--- Problems to work on ---
A: Reproduce the portion of the passage on Middleton's Moor between "The depiction of" and "learned their faith.", inclusive.
B: Resume the passage on Middleton's Moor after its final sentence.

--- Article ---
I being a Moor, then, in opinion’s lightness,
As far from sanctity as my face from whiteness;
But I forgive the judgings of th’unwise,
Whose censures ever quicken in their eyes;
Only begot of outward form and show.
And I think meet to let such censurers know,
However darkness dwells upon my face,
Truth in my soul sets up the light of grace . . . (423-430)

In some ways, this is as formulaic a response to the Moor as the period produces: the king is a ‘good’ black because he has accepted Christianity. By many contemporary civic commentators, missionary work was seen as a natural extension of trade. As Tristan Marshall notes, citing an address to the Commissioners of the Virginia Company in 1615, more than one preacher ‘suggested that the reason why the gospel had been restored to the English nation by the Henrician Reformation was so that England might in her turn propagate it to ‘our posterity and brethren, the nations far and near’’ (19). Who the speech is being made to (a grouping of wealthy merchants) is, in this case, just as important as what is being said. In a broadsheet of the same year, two Indians are depicted pleading for conversion:

Once in a State, as of one Stem,
Mere strangers from Jerusalem,
As We, were Ye; till others Pity
Sought, and brought You to that City.
Dear Britons, now, be You as kind;
Bring Light and Sight to Us yet blind (qtd. in Marshall 19).

The depiction of the Indians here seems fairly straightforward, as does the naturalised relationship between the savage and the civiliser. In Triumphs of Truth, too, the savage thanks the civilised English for their good work, although in Middleton’s piece it is specifically as a result of the kindly actions of the trade guilds that religious conversion has been possible. The king speaks of how he, his queen and people were:

At one time won
By the religious conversation
Of English merchants, factors, travellers,
Whose truth did with our spirits hold commerce,
As their affairs with us; following their path
We all were brought to the true Christian faith (435-440).

The Moor’s speech makes explicit, then, not just a connection of commerce with religion, but a direct correlation. It is not from missionaries, but from moneymen—merchants and factors—that the king’s people have learned their faith.

Dataset records
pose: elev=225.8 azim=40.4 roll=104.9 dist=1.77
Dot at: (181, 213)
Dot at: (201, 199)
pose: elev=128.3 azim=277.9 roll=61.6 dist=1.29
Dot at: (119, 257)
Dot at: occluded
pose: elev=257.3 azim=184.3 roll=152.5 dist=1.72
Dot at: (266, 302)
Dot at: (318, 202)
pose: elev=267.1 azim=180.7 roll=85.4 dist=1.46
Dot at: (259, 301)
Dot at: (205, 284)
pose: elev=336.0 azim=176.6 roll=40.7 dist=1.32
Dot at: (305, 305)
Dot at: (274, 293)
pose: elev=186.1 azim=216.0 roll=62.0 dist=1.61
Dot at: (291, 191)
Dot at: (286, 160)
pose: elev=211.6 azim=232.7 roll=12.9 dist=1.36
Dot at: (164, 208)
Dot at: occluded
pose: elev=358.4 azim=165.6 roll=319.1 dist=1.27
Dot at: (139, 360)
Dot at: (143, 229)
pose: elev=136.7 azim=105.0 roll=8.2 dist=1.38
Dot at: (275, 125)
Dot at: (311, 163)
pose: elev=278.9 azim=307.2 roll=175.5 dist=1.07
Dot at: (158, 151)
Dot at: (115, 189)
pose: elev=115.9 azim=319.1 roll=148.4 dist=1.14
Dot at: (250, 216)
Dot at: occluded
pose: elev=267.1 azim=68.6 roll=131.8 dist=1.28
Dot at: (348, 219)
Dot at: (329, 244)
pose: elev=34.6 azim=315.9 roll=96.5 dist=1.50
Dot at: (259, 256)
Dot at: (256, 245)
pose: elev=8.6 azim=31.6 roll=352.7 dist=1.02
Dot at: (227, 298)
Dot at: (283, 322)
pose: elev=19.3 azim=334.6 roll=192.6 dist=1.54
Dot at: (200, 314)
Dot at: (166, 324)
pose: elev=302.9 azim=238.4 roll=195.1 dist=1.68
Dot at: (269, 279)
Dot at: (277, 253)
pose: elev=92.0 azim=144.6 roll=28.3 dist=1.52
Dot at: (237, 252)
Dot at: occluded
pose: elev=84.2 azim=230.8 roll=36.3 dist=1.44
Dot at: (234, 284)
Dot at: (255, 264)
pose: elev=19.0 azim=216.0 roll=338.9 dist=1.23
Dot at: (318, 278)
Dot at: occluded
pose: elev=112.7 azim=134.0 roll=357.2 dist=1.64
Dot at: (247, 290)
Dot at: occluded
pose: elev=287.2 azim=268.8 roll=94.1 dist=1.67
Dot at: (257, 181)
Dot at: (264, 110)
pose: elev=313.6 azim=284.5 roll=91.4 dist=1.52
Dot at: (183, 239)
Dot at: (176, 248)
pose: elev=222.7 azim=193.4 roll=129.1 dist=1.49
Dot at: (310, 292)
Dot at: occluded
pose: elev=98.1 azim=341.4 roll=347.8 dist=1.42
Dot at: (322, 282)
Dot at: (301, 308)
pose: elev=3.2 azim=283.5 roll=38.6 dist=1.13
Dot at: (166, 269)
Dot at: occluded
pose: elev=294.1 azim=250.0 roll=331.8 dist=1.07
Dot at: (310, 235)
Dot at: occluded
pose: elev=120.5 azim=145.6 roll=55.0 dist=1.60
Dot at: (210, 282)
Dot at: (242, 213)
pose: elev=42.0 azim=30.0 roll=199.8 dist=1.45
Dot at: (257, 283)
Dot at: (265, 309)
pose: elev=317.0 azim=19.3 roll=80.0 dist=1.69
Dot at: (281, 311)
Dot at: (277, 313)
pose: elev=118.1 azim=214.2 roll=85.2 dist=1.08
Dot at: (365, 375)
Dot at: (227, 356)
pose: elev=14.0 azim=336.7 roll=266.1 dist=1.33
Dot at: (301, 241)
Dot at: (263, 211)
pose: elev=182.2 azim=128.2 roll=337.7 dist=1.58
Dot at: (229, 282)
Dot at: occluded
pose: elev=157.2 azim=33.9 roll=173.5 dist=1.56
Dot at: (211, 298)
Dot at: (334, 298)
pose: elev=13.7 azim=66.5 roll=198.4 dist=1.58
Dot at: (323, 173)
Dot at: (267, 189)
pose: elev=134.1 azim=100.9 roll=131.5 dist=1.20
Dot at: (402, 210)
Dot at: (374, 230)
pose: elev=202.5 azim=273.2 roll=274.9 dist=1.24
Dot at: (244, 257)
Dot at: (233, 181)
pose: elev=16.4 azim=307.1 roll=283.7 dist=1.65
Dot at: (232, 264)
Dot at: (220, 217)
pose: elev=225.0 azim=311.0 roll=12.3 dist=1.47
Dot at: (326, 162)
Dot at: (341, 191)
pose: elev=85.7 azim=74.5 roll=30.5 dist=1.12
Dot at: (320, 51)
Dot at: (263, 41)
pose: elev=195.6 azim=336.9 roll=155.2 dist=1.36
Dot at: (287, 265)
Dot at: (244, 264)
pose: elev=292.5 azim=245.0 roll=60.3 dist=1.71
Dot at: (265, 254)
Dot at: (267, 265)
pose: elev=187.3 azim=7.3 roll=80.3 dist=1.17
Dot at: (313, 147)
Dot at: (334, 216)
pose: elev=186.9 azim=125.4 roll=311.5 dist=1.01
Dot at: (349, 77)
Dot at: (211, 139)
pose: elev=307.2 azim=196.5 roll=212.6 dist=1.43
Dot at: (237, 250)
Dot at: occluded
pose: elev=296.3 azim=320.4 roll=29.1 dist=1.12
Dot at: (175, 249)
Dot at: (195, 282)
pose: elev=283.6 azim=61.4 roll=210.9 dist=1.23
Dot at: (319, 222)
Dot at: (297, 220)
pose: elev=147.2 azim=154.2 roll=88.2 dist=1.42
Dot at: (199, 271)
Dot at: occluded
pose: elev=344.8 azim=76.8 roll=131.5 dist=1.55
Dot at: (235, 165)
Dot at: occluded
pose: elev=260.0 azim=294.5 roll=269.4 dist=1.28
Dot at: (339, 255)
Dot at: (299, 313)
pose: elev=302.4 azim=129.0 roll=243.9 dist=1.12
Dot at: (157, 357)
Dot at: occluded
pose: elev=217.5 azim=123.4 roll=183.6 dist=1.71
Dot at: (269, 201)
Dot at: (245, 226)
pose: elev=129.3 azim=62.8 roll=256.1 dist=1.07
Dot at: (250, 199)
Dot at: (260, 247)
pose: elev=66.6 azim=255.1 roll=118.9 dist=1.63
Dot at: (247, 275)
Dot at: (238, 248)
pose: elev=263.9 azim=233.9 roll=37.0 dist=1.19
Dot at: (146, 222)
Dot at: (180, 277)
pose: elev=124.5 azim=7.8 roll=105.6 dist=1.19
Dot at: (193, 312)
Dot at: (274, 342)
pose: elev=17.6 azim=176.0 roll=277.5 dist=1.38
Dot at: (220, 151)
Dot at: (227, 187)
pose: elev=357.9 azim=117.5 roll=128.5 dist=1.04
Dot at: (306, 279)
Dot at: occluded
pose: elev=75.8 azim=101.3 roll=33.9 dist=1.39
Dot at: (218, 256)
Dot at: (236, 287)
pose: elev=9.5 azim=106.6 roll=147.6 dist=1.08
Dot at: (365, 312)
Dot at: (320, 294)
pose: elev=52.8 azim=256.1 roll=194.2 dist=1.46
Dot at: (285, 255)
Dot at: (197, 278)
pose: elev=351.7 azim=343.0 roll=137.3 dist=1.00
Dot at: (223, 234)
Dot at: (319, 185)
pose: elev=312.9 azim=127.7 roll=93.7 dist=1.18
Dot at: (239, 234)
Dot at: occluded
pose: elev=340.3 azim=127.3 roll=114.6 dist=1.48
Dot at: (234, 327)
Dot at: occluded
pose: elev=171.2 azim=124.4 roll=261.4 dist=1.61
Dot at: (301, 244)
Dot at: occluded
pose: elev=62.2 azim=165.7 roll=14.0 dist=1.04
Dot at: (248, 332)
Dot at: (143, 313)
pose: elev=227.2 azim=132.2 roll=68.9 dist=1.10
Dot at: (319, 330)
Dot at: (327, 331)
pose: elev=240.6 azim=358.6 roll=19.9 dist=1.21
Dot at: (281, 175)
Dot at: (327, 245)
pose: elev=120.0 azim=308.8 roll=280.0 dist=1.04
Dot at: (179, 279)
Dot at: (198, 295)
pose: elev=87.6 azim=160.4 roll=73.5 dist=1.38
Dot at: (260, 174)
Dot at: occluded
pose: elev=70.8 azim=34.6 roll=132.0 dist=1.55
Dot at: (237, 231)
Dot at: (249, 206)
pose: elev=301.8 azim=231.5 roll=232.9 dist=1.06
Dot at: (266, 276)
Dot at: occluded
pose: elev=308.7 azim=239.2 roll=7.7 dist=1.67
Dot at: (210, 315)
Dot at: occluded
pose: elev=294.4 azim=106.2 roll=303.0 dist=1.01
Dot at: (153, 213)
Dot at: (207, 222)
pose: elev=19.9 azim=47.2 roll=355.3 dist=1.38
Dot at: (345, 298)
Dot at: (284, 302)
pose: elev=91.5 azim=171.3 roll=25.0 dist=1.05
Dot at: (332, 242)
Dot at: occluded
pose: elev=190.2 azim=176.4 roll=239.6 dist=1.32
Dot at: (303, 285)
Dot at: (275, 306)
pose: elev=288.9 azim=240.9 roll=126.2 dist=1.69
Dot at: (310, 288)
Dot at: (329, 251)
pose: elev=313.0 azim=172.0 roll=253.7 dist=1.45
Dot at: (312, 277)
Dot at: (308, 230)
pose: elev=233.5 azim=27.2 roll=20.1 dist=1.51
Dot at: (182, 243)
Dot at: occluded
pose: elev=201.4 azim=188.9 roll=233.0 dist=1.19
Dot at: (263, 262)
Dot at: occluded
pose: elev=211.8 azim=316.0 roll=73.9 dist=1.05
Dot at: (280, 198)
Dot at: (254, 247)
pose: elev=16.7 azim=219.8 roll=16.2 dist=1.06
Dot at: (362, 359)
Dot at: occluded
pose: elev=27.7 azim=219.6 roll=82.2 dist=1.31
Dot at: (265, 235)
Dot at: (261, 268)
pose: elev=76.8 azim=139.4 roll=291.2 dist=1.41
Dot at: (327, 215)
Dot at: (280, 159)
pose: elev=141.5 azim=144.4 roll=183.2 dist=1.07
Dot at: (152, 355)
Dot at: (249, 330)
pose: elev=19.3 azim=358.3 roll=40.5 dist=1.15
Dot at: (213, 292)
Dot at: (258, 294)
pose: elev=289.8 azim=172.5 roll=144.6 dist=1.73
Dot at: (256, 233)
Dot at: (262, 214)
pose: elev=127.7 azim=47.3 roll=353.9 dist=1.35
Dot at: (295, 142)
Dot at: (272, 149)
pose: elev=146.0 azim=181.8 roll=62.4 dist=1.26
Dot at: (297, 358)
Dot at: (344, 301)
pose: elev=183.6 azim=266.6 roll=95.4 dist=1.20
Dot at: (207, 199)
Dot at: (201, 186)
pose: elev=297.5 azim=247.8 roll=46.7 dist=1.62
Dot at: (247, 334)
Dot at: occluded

--- Answers given ---
A:
The depiction of the Indians here seems fairly straightforward, as does the naturalised relationship between the savage and the civiliser. In Triumphs of Truth, too, the savage thanks the civilised English for their good work, although in Middleton’s piece it is specifically as a result of the kindly actions of the trade guilds that religious conversion has been possible. The king speaks of how he, his queen and people were:

At one time won
By the religious conversation
Of English merchants, factors, travellers,
Whose truth did with our spirits hold commerce,
As their affairs with us; following their path
We all were brought to the true Christian faith (435-440).

The Moor’s speech makes explicit, then, not just a connection of commerce with religion, but a direct correlation. It is not from missionaries, but from moneymen—merchants and factors—that the king’s people have learned their faith.

B:
<8> Such rhetoric was, in its basic form, familiar: ‘The fantasy is . . . heathen natives will be so swept away by Christianity that they will enrich Europeans for no other reward than that of being converted’ (Tumbleson 63). Fitzmaurice quotes the churchman William Crashaw, whose arguments on trade balance privileged the value of religion: ‘we will geive them more, namely such things as they want and neede, and infinitely more excellent than all we take from them: and that is {1. Civilitie for their bodies,} {2. Christianity for their soules}’ (qtd. 146). As Fitzmaurice argues, ‘appeal to trade was enthusiastically adopted as a justification for colonising. The concept of trade in these justifications was extended metonymically to include the trade of spiritual goods’ (144). At one level, then, and no doubt with an eye on its guild sponsors, the Grocers’ Company, Middleton’s pageant valorises mercantilism. It connects trade explicitly with religious conversion, simultaneously presenting it as a fair and balanced—even charitable—process. James Knowles describes the effect straightforwardly in his discussion of Middleton’s pageant: ‘Such markedly Protestant features . . . justify the wealth and power of the mercantile elite by suggesting that all eventually share in the prosperity, and by transforming commerce into religion’ (169). Similarly, and reading the same passage in Middleton’s piece, Barthelemy defines a clear meaning for the Moor’s speech:

Recognizing the traditional association of blackness with sinfulness, the king reveals that he had the light of Truth in his soul, a light planted by distant-travelling Christian merchants. For their gift of Christianity, the king praises their virtue and example. The unspoken yet clear implication of his words, though, is an endorsement of continued trade. According to this king, the Moors (and that includes all Africans and Indians), are the greatest beneficiaries of such trade, through which they have been rescued from damnation. (65)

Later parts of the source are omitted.